From the first moments of the war, the involved nations published their own accounts of the causes of the conflict and the particulars of the battles. The First World War was the first in which mass media played a significant part in sending news from the front to the folks back home. It was also the first war to systematically produce government propaganda aimed at the general public. All involved were compelled to recognize that they had to justify the righteousness of the war and, to this end, themes such as patriotism and nationalism played an important role. It was also crucial to all belligerents that they be perceived to be acting purely in self-defense.
The armies of continental Europe were made up of conscripts, who had little choice about going to war. In 1914 the British Army, by contrast, was made up of professionals and then volunteers. The British needed propaganda to justify the war to the people, to help promote recruitment into the armed forces, and to convince the population that their sacrifices would be rewarded.
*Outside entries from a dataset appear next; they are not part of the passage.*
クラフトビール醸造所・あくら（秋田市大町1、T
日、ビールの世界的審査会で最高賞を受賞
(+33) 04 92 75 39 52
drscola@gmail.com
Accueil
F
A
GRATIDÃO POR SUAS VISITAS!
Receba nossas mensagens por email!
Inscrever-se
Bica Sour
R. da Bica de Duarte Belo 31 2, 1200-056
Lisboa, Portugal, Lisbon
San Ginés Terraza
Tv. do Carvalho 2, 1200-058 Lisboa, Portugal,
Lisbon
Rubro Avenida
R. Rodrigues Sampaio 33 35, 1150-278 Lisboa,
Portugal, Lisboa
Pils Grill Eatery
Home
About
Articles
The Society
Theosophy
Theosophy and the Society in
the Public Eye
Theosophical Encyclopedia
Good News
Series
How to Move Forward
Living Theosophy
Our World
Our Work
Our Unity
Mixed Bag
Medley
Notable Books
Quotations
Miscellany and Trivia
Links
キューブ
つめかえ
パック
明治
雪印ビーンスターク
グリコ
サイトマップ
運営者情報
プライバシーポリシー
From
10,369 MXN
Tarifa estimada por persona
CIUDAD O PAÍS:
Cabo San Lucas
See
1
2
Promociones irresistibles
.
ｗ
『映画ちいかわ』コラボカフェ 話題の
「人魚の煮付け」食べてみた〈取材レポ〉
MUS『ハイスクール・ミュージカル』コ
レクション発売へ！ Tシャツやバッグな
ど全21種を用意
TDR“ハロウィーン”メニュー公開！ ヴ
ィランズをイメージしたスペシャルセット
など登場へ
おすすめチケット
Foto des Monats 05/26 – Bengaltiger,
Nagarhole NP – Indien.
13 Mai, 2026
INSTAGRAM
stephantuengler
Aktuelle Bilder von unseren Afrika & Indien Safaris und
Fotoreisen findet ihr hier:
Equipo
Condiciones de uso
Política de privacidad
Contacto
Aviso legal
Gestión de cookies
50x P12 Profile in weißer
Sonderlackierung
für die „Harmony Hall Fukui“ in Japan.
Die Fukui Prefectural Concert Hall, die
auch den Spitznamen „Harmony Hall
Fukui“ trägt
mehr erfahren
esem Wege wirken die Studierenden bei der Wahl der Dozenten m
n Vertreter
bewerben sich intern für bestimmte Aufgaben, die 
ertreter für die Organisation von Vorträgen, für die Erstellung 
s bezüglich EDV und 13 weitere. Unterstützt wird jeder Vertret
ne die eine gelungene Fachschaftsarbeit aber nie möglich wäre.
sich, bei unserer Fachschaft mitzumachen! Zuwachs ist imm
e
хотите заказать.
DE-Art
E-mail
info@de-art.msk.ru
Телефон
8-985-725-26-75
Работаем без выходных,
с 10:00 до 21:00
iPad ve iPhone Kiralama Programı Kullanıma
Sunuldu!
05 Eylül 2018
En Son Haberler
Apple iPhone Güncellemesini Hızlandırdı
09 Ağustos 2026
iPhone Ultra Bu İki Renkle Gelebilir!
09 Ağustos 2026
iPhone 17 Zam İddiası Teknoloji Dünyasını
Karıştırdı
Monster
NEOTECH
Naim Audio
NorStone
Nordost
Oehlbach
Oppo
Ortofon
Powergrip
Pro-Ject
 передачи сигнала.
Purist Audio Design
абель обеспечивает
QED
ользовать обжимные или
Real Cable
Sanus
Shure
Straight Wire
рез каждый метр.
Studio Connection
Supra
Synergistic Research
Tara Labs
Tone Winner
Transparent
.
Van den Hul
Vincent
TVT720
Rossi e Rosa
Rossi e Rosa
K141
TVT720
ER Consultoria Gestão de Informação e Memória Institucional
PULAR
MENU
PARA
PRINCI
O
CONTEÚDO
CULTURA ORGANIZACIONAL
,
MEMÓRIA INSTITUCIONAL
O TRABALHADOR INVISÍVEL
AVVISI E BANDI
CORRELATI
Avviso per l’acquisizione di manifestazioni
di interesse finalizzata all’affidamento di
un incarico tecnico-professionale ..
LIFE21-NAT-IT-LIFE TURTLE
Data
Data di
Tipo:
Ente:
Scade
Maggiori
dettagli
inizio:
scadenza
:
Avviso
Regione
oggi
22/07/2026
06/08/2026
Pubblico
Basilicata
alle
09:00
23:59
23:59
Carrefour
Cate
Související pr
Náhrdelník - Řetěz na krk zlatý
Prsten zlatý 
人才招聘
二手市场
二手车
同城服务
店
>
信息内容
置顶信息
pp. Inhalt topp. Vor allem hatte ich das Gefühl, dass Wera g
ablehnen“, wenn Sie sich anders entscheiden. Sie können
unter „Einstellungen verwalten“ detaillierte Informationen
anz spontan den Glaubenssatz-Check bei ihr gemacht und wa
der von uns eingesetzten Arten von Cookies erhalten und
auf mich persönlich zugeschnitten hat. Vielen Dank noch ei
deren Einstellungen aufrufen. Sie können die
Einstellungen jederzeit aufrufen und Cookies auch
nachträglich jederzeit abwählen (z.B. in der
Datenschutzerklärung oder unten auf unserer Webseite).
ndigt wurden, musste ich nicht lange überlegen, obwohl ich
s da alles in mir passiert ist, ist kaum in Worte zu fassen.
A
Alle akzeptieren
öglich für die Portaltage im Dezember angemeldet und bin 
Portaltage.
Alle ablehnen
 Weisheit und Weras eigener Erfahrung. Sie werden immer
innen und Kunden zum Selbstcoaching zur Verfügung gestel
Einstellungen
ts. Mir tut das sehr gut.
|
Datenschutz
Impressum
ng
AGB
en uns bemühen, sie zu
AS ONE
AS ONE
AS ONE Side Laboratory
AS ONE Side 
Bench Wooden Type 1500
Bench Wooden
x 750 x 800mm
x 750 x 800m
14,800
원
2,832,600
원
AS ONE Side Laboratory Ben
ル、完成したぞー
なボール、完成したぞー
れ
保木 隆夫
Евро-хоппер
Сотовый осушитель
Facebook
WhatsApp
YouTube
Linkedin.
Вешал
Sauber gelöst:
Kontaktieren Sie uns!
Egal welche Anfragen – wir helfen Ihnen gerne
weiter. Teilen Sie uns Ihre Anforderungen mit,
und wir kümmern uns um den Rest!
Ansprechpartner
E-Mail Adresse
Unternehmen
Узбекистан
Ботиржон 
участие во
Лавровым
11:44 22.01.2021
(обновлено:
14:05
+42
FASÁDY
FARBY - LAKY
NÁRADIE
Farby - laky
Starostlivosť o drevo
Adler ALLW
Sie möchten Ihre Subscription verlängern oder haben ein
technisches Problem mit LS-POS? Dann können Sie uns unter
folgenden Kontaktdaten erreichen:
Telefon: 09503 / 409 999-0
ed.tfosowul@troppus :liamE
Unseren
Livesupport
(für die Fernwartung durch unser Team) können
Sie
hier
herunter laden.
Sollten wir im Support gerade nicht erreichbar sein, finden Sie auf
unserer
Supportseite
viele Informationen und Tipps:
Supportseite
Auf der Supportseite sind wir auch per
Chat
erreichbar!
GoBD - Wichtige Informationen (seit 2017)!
One of the most enduring images of the war remains the distinctive recruitment poster of Lord Kitchener's mustachioed face and intimidating finger imploring the British population that "Your Country Needs YOU."
So successful was the Kitchener image that it was the basis of an American equivalent. Originally published as the cover for the July 6, 1916, issue of Leslie's Weekly with the title "What Are You Doing for Preparedness?" this portrait of "Uncle Sam" went on to become — according to its creator, James Montgomery Flagg — "the most famous poster in the world." Over four million copies were printed between 1917 and 1918, as the United States entered World War I and began sending troops and matériel into war zones.